> **Instructions**:
[a] Please answer these questions about the committee transcript:
(i) Which organization does Glen Hodgson work for?
(ii) What two-year deficit figure is attributed to TD Bank?
(iii) Whom does the Chair call on to speak next at the end?
[b] Could you extract, word for word, everything in the extracted page text data rows from the start down to and including the line that contains "аботки персональных данных"? Leave the pictures out of your answer.

___ Source text

Evidence of meeting #17 for Finance in the 40th Parliament, 2nd Session. (The original version is on Parliament’s site, as are the minutes.) The winning word was banks.

A recording is available from Parliament.

On the agenda

MPs speaking

Also speaking

Don Drummond  Senior Vice-President and Chief Economist, TD Bank Financial Group
Glen Hodgson  Vice-President and Chief Economist, Conference Board of Canada
Finn Poschmann  Vice-President, Research, C.D. Howe Institute
Ted Mallett  Chief Economist and Vice-President, Research, Canadian Federation of Independent Business

10:25 a.m.

Vice-President and Chief Economist, Conference Board of Canada

Glen Hodgson

We're marking it down right now. It'll be much closer to 2%.

10:25 a.m.

Liberal

John McCallum Liberal Markham—Unionville, ON

I beg your pardon?

March 26th, 2009 / 10:25 a.m.

Vice-President and Chief Economist, Conference Board of Canada

Glen Hodgson

It'll be closer to a 2% contraction of the real economy than our previous forecast suggested, simply because we're looking at the investment numbers across the economy and you're seeing a rout in investment plans. I think Ted confirmed that bottom-up analysis from your members. You're seeing people really pulling back on their investment intentions.

10:25 a.m.

Liberal

John McCallum Liberal Markham—Unionville, ON

So you're converging on Don Drummond, in a sense?

10:25 a.m.

A voice

He's still not low enough.

10:25 a.m.

Liberal

John McCallum Liberal Markham—Unionville, ON

Can you give us the order of magnitude of your two-year deficit? We have the government at $64 billion; we have TD Bank at $82 billion; we have the Parliamentary Budget Officer at $73 billion. Can you tell us where in that range you would like to find yourself—not necessarily to the closest billion?

10:25 a.m.

Vice-President and Chief Economist, Conference Board of Canada

Glen Hodgson

I can't even tell you to the billion. We use very different tools to get there. Don gave you a pretty nice snapshot of how they do it. We actually crank up our model and do the national forecast. We then do a separate fiscal forecast. We use a model-based forecast. As a portable think tank, we can't do that for free, unfortunately. Part of the reason we have a contractual relationship with the Department of Finance is that we give them this advice on a regular basis. At one point, going back two or three years, we actually had a similar relationship with this committee. So I can't give you a single number, but based on the logic that Don walked you through, it's clearly going to be a deeper deficit over the next two years.

10:25 a.m.

Liberal

John McCallum Liberal Markham—Unionville, ON

Thank you.

10:25 a.m.

Conservative

The Chair Conservative James Rajotte

Mr. Bernier, please.

______
___ The input

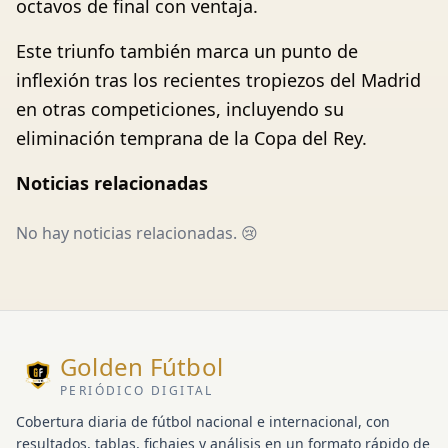
octavos de final con ventaja.
Este triunfo también marca un punto de
inflexión tras los recientes tropiezos del Madrid
en otras competiciones, incluyendo su
eliminación temprana de la Copa del Rey.
Noticias relacionadas
No hay noticias relacionadas. 😢
Golden Fútbol
PERIÓDICO DIGITAL
Cobertura diaria de fútbol nacional e internacional, con
resultados, tablas, fichajes y análisis en un formato rápido de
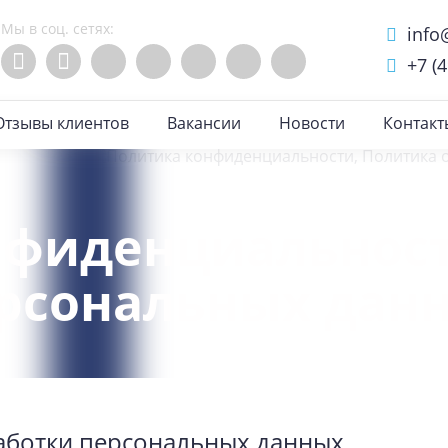
Мы в соц. сетях:
info
+7 (
Отзывы клиентов
Вакансии
Новости
Контакт
нфиденциальност
ерсональных дан
аботки персональных данных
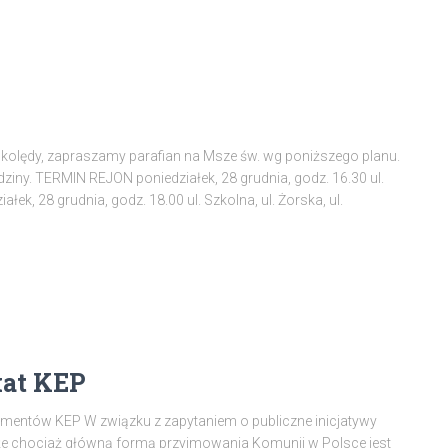
olędy, zapraszamy parafian na Msze św. wg poniższego planu.
iny. TERMIN REJON poniedziałek, 28 grudnia, godz. 16.30 ul.
ałek, 28 grudnia, godz. 18.00 ul. Szkolna, ul. Żorska, ul.
kat KEP
amentów KEP W związku z zapytaniem o publiczne inicjatywy
że chociaż główną formą przyjmowania Komunii w Polsce jest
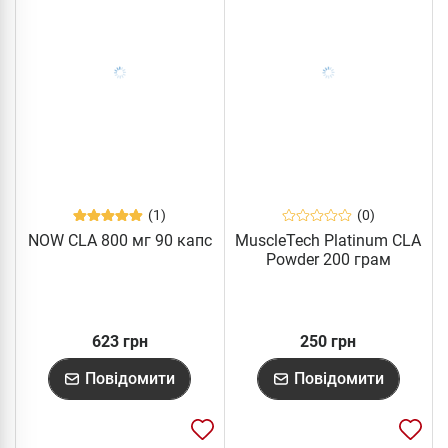
(1)
(0)
NOW CLA 800 мг 90 капс
MuscleTech Platinum CLA
Powder 200 грам
623 грн
250 грн
Повідомити
Повідомити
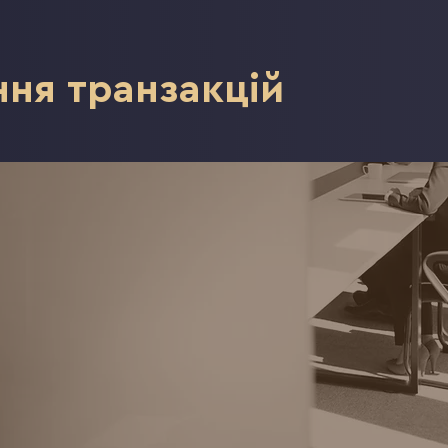
ня транзакцій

______

> **Results for the exercise**:
[a]
(i) The Conference Board of Canada.
(ii) $82 billion.
(iii) Mr. Bernier.

[b]
octavos de final con ventaja.
Este triunfo también marca un punto de
inflexión tras los recientes tropiezos del Madrid
en otras competiciones, incluyendo su
eliminación temprana de la Copa del Rey.
Noticias relacionadas
No hay noticias relacionadas. 😢
Golden Fútbol
PERIÓDICO DIGITAL
Cobertura diaria de fútbol nacional e internacional, con
resultados, tablas, fichajes y análisis en un formato rápido de
Мы в соц. сетях:
info
+7 (
Отзывы клиентов
Вакансии
Новости
Контакт
нфиденциальност
ерсональных дан
аботки персональных данных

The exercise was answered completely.